• **Page text**
+===+

If present, the SOAP Fault element MUST appear as a body entry and MUST NOT appear more than once within a Body element.
The Fault element has two or more child elements in order as follows:
- Code (mandatory)
The Code element contains two elements:
- Value (mandatory)
SOAP defines a small set of SOAP fault codes covering high level SOAP faults:
- VersionMismatch
Found an invalid namespace for the SOAP Envelope element.
- MustUnderstand
An immediate child element of the Header element, with the mustUnderstand attribute set to "1", was not understood.
- DataEncodingUnknown
A SOAP header block or SOAP body child element information item targeted at the faulting SOAP node is scoped
with a data encoding that the faulting node does not support.
- Sender
The message was incorrectly formed or did not contain the appropriate information in order to succeed.
For example, the message could lack the proper authentication or payment information.
It is generally an indication that the message is not to be resent without change.
- Receiver
The message could not be processed for reasons attributable to the processing of the message rather than to
the contents of the message itself. For example, processing could include communicating with an upstream SOAP node,
which did not respond. The message could succeed if resent at a later point in time.
- Subcode (optional)
The Subcode element contains two elements:
- Value (mandatory)
The value of this element is an application defined subcategory of the value of the
Value child element information item of the Subcode element information item's parent element information item.
- Subcode (optional)
- Reason (mandatory)
Is intended to provide a human-readable explanation of the fault.
- Node (optional)
The Node element information item is intended to provide information about which
SOAP node on the SOAP message path caused the fault to happen.
- Role (optional)
The Role element information item identifies the role the node was operating in at the point the fault occurred.
The value of the Role element information item MUST be one of the roles assumed by the node during processing of the message.
- Detail (optional)
The Detail element information item is intended for carrying application specific error information.

+===+

• **Stored data entries**
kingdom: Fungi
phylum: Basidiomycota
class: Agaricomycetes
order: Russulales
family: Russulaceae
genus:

+===+

• **Tasks to complete**
a. In the SOAP fault text, which fault code indicates that the message is generally not to be resent without change?
b. From the SOAP fault text, print everything from "The Subcode element contains" down to "of the fault.".
c. Do these statements agree with the SOAP fault text? (i) The Fault element may appear more than once within a Body element. (ii) A message that produced a Receiver fault could succeed if resent later. (iii) The Detail element is mandatory. Answer yes or no for each, quoting the words that decide it.

• **Answers for this exercise**
a. Sender

b.
The Subcode element contains two elements:
- Value (mandatory)
The value of this element is an application defined subcategory of the value of the
Value child element information item of the Subcode element information item's parent element information item.
- Subcode (optional)
- Reason (mandatory)
Is intended to provide a human-readable explanation of the fault.

c.
(i) No: "MUST NOT appear more than once within a Body element."
(ii) Yes: "The message could succeed if resent at a later point in time."
(iii) No: "Detail (optional)"